---------- Texto de lectura
Home / Area / DOCTRINA EN DOS PÁGINAS Diario Administrativo Nro 171 – 03.10.2017


DOCTRINA EN DOS PÁGINAS

La espiritualidad profesional del funcionariado público

Por Jorge H. Sarmiento García

Este es un tema sobre el que siempre hay que insistir.

Suele aseverarse el continuo progreso moral a través de los siglos; mas basta leer la historia para convencerse de la inexactitud de esta tesis, tomada del evolucionismo.

No solamente la práctica de la moral natural, sino su mismo conocimiento, ha distado mucho de seguir una marcha ascendente progresiva, y las decadencias morales de pueblos al principio virtuosos son incontables.

Se observan en el orden moral progresos y retrocesos, correlativos a la mayor o menor influencia de las sanas ideas en las sociedades.

Si la civilización material, condicionada por los perfeccionamientos del empleo racional de las fuerzas de la naturaleza, se ha desarrollado de una manera más regular, si no incesante (creándonos, por otra parte, unas necesidades ficticias más numerosas cada día, originándose así el fenómeno del consumismo), no ha ocurrido lo mismo con la civilización moral.

            Recordamos a esta altura que, no en el sentido físico sino en el moral, corrupción (de “corruptio”) es la acción y efecto de corromper o corromperse, presentando la idea de hacer cosas contrarias a la obligación, al honor, a la lealtad, a la fidelidad, a la virtud en suma.

            Ella es un fenómeno mundial. Su condena formal no puede ser mayor en el ámbito jurídico, pero bien se ha señalado reiteradamente el fracaso del orden normativo y de los organismos de control para variar la conducta de los corruptos, sean gobernantes, coautores o cómplices.

Es por ello que resulta necesario el desarrollo de otras acciones, empezando por las tendentes a lograr políticos decididos a servir al Estado en lugar de servirse de él.

            Necesitamos gobernantes, en las tres funciones del poder, convencidos de que el espíritu es la forma suprema de la vida y de que los valores morales son su elemento más dinámico, por lo que es menester apuntar a aquellos motivos más profundos de la corrupción, la que brota de las pasiones egoístas de los hombres, como la codicia y la avaricia, tan malas consejeras en el plano de la política como en el de las relaciones interindividuales.

            La honestidad ha de profundizar sus raíces ante todo en la conciencia individual, siendo por ende necesario educar en los valores morales, formando las mentes de todos en nuevos sentimientos virtuosos, si es que se quiere impedir de manera eficaz la corrupción, haciendo ver que la fidelidad a las exigencias morales es signo de inteligencia y supone el dominio de los desequilibrios pasionales que la turban.
--------------------
---------- Extracto de datos
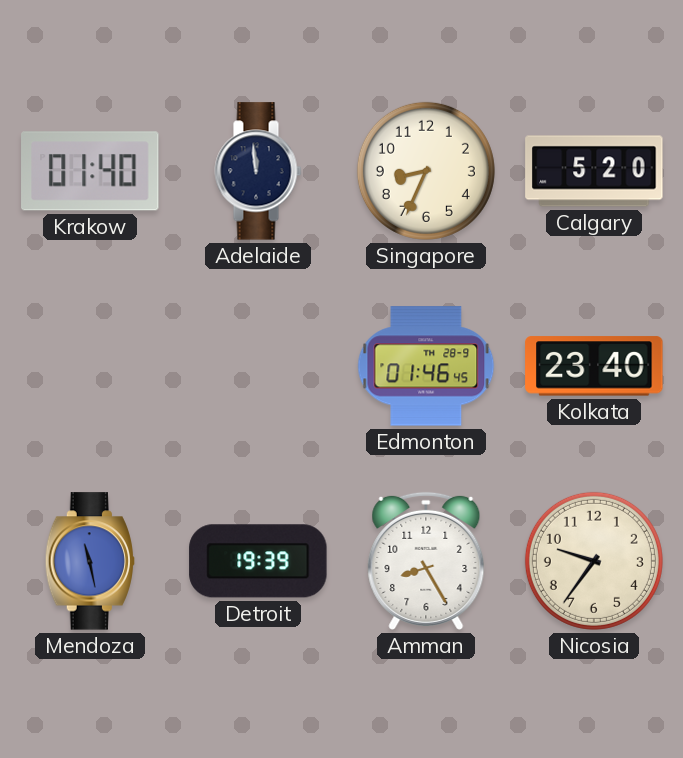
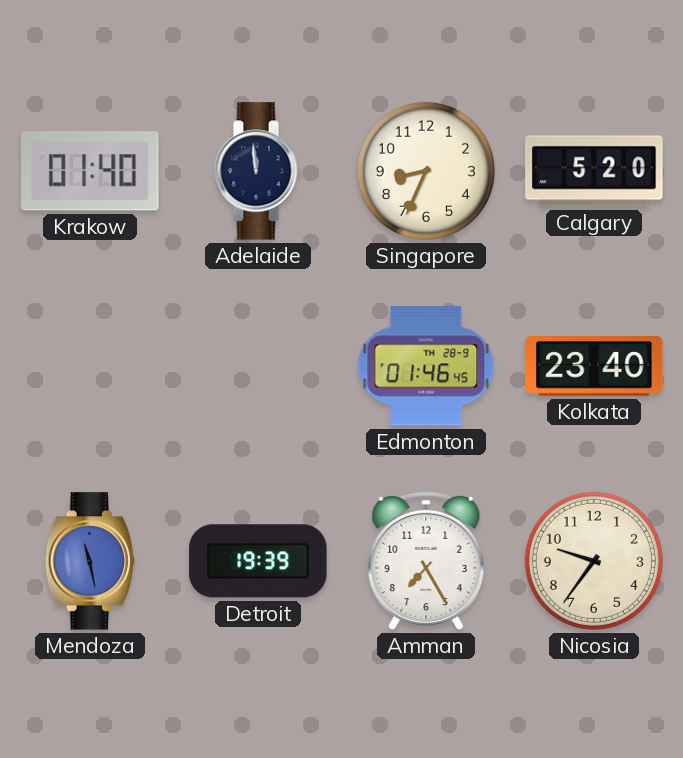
Amman: 8:25 -> 7:25
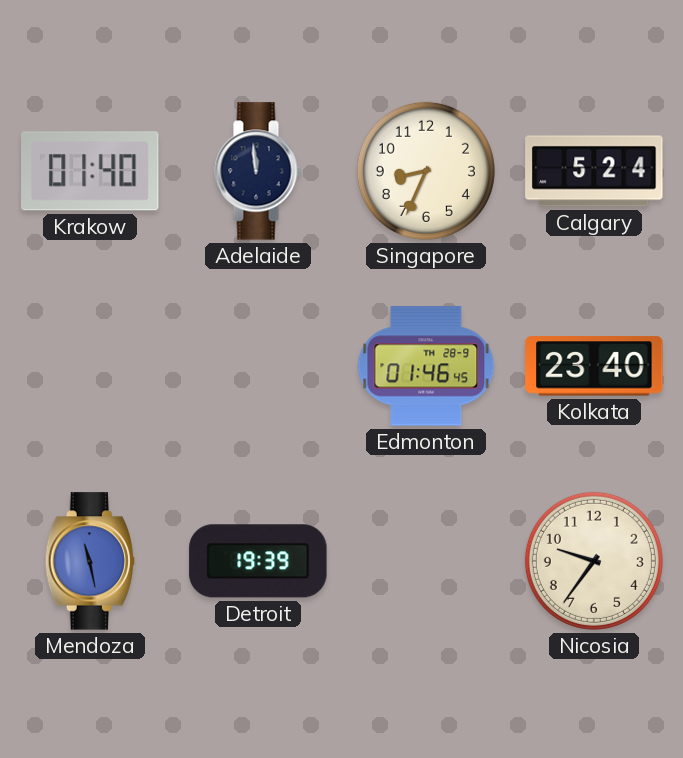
Calgary: 5:20 -> 5:24
Amman: 7:25 -> none
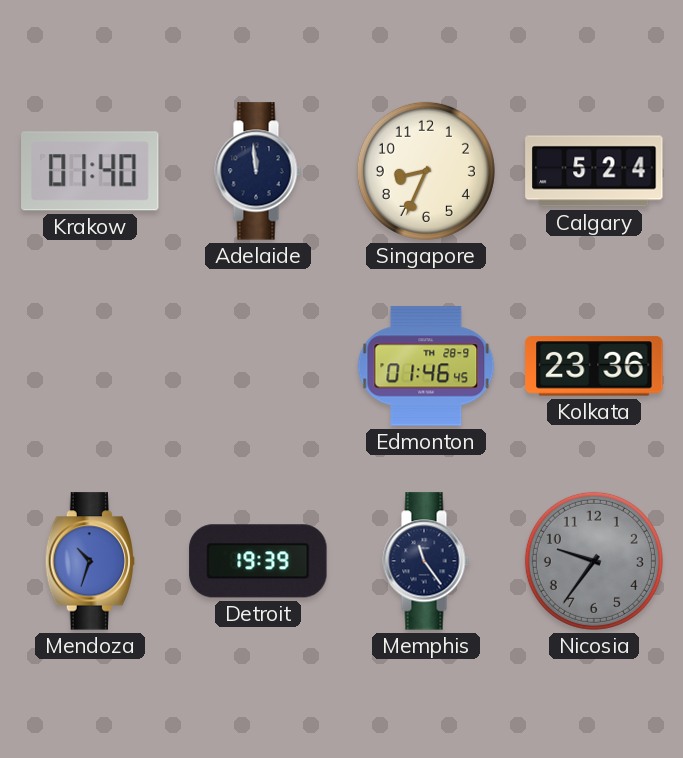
Kolkata: 23:40 -> 23:36
Mendoza: 11:28 -> 10:33
Memphis: none -> 11:24
Nicosia dial: cream -> grey
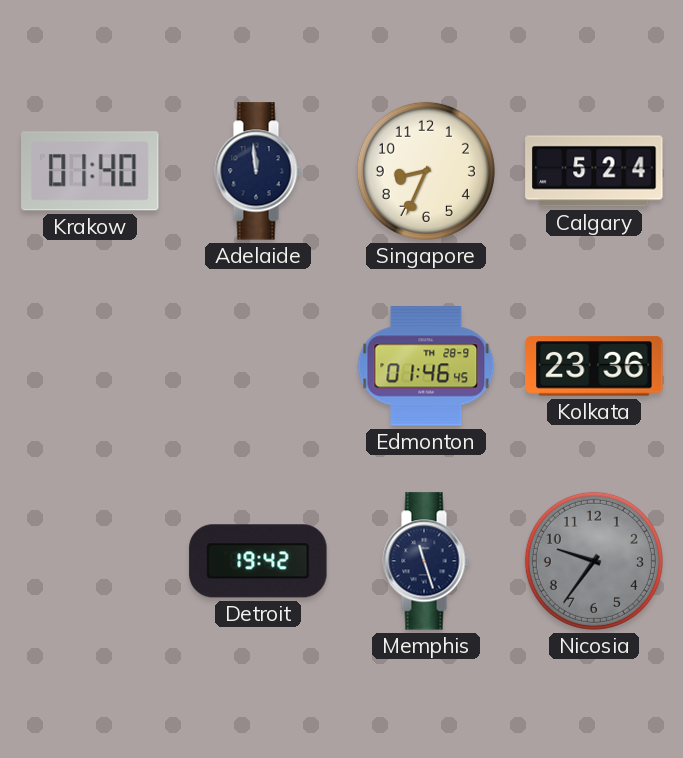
Mendoza: 10:33 -> none
Detroit: 19:39 -> 19:42
Memphis: 11:24 -> 11:27
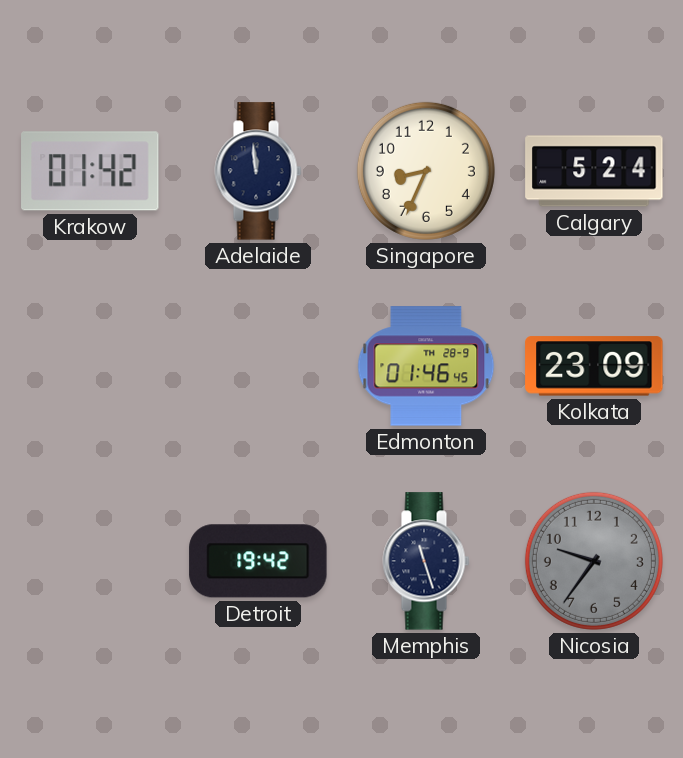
Krakow: 01:40 -> 01:42
Kolkata: 23:36 -> 23:09
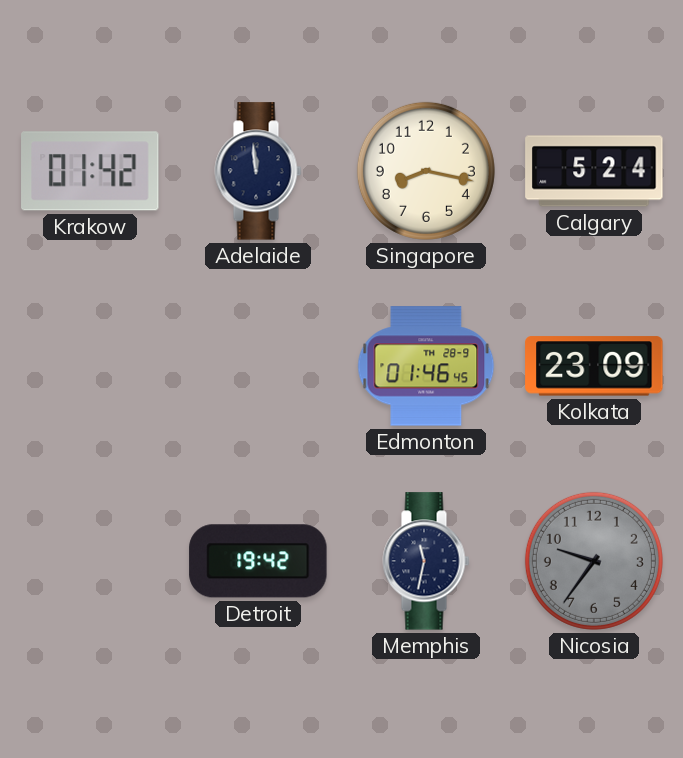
Singapore: 8:34 -> 8:17
Memphis: 11:27 -> 11:32
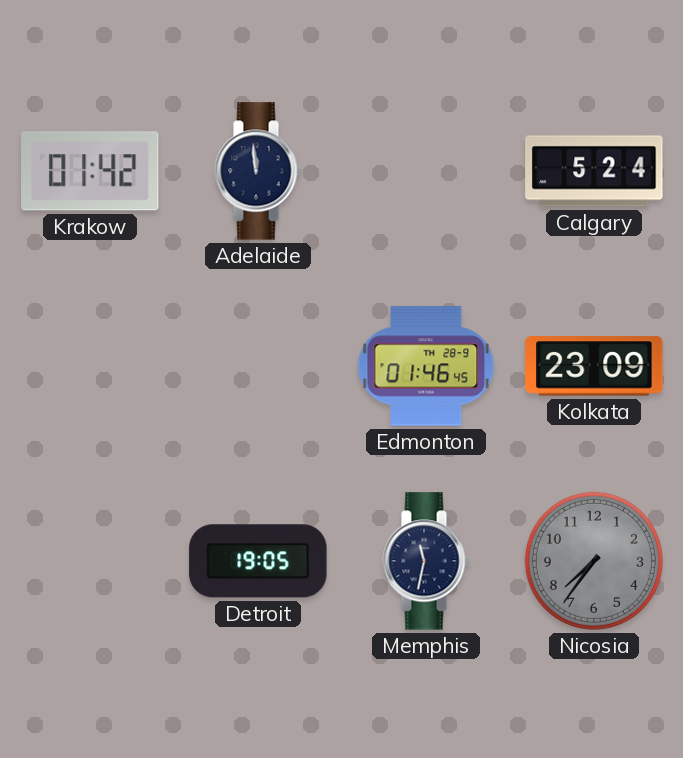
Singapore: 8:17 -> none
Detroit: 19:42 -> 19:05
Nicosia: 9:36 -> 7:36
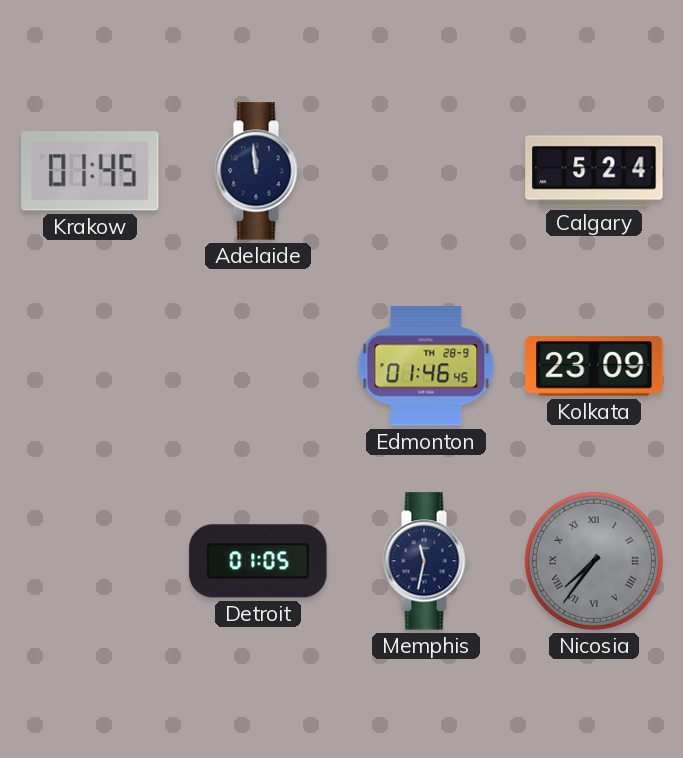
Krakow: 01:42 -> 01:45
Detroit: 19:05 -> 01:05
Nicosia numerals: Arabic -> Roman
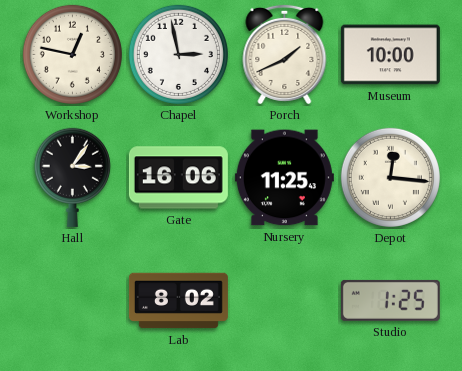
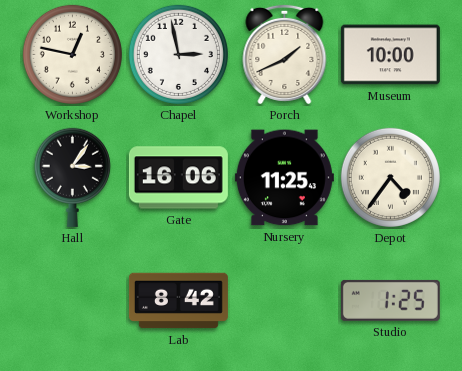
Depot: 12:16 -> 4:36
Lab: 8:02 -> 8:42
--------------------
En qué consiste →
Transcribe sin cambios el pasaje del texto sobre la espiritualidad profesional del funcionariado público que va entre "Por Jorge H." y "tomada del evolucionismo.", ambos incluidos.

Solución a continuación →
Por Jorge H. Sarmiento García

Este es un tema sobre el que siempre hay que insistir.

Suele aseverarse el continuo progreso moral a través de los siglos; mas basta leer la historia para convencerse de la inexactitud de esta tesis, tomada del evolucionismo.